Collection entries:
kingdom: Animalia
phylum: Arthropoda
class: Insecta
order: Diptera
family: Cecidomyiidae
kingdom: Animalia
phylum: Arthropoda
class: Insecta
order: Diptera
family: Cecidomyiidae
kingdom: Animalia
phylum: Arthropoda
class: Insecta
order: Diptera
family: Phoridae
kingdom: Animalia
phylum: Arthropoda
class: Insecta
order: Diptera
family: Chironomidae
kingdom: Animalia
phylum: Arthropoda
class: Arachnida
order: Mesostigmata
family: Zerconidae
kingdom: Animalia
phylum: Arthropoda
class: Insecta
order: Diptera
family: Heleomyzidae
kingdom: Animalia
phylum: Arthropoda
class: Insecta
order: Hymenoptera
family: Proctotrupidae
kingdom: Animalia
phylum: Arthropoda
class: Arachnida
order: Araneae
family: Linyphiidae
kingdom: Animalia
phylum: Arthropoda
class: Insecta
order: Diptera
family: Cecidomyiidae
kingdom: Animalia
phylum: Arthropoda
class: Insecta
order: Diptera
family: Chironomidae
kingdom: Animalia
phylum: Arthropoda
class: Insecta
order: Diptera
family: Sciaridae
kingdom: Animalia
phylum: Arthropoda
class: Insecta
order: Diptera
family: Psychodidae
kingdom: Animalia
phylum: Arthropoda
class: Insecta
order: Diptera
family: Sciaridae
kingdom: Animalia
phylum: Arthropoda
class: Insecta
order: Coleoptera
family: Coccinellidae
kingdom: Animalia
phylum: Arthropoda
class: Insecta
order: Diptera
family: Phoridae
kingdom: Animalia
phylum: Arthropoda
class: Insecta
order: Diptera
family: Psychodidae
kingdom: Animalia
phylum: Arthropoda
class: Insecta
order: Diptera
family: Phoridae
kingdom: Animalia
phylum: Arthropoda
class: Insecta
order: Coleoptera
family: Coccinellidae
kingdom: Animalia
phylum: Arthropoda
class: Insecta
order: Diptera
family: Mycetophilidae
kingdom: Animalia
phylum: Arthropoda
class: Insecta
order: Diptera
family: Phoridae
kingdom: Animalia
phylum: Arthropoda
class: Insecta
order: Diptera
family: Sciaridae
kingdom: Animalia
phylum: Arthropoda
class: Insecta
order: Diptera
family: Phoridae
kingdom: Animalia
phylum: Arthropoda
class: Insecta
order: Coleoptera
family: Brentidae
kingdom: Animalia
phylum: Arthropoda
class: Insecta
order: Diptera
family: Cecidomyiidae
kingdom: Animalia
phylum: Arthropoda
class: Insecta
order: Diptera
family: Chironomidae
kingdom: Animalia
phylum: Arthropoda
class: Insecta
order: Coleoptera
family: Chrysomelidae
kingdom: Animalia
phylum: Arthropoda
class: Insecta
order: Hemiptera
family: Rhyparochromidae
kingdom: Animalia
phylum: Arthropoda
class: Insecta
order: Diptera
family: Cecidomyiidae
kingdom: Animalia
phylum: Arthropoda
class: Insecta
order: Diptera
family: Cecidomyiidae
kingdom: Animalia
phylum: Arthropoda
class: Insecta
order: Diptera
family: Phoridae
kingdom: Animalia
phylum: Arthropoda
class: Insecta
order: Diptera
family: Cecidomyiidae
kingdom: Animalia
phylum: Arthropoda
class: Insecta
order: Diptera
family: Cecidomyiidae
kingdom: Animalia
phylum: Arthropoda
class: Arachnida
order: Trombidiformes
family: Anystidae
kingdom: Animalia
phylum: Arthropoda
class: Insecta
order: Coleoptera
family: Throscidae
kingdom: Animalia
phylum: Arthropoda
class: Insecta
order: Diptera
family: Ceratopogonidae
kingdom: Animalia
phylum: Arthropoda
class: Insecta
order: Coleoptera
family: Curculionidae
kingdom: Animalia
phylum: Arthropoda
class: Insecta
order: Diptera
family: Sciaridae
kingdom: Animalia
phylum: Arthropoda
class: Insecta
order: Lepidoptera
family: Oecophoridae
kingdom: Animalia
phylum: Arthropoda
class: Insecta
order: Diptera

** What to produce **
Write out the data word for word, from the line containing "family: Mycetophilidae" through the last line of the data.

** Output of the exercise **
family: Mycetophilidae
kingdom: Animalia
phylum: Arthropoda
class: Insecta
order: Diptera
family: Phoridae
kingdom: Animalia
phylum: Arthropoda
class: Insecta
order: Diptera
family: Sciaridae
kingdom: Animalia
phylum: Arthropoda
class: Insecta
order: Diptera
family: Phoridae
kingdom: Animalia
phylum: Arthropoda
class: Insecta
order: Coleoptera
family: Brentidae
kingdom: Animalia
phylum: Arthropoda
class: Insecta
order: Diptera
family: Cecidomyiidae
kingdom: Animalia
phylum: Arthropoda
class: Insecta
order: Diptera
family: Chironomidae
kingdom: Animalia
phylum: Arthropoda
class: Insecta
order: Coleoptera
family: Chrysomelidae
kingdom: Animalia
phylum: Arthropoda
class: Insecta
order: Hemiptera
family: Rhyparochromidae
kingdom: Animalia
phylum: Arthropoda
class: Insecta
order: Diptera
family: Cecidomyiidae
kingdom: Animalia
phylum: Arthropoda
class: Insecta
order: Diptera
family: Cecidomyiidae
kingdom: Animalia
phylum: Arthropoda
class: Insecta
order: Diptera
family: Phoridae
kingdom: Animalia
phylum: Arthropoda
class: Insecta
order: Diptera
family: Cecidomyiidae
kingdom: Animalia
phylum: Arthropoda
class: Insecta
order: Diptera
family: Cecidomyiidae
kingdom: Animalia
phylum: Arthropoda
class: Arachnida
order: Trombidiformes
family: Anystidae
kingdom: Animalia
phylum: Arthropoda
class: Insecta
order: Coleoptera
family: Throscidae
kingdom: Animalia
phylum: Arthropoda
class: Insecta
order: Diptera
family: Ceratopogonidae
kingdom: Animalia
phylum: Arthropoda
class: Insecta
order: Coleoptera
family: Curculionidae
kingdom: Animalia
phylum: Arthropoda
class: Insecta
order: Diptera
family: Sciaridae
kingdom: Animalia
phylum: Arthropoda
class: Insecta
order: Lepidoptera
family: Oecophoridae
kingdom: Animalia
phylum: Arthropoda
class: Insecta
order: Diptera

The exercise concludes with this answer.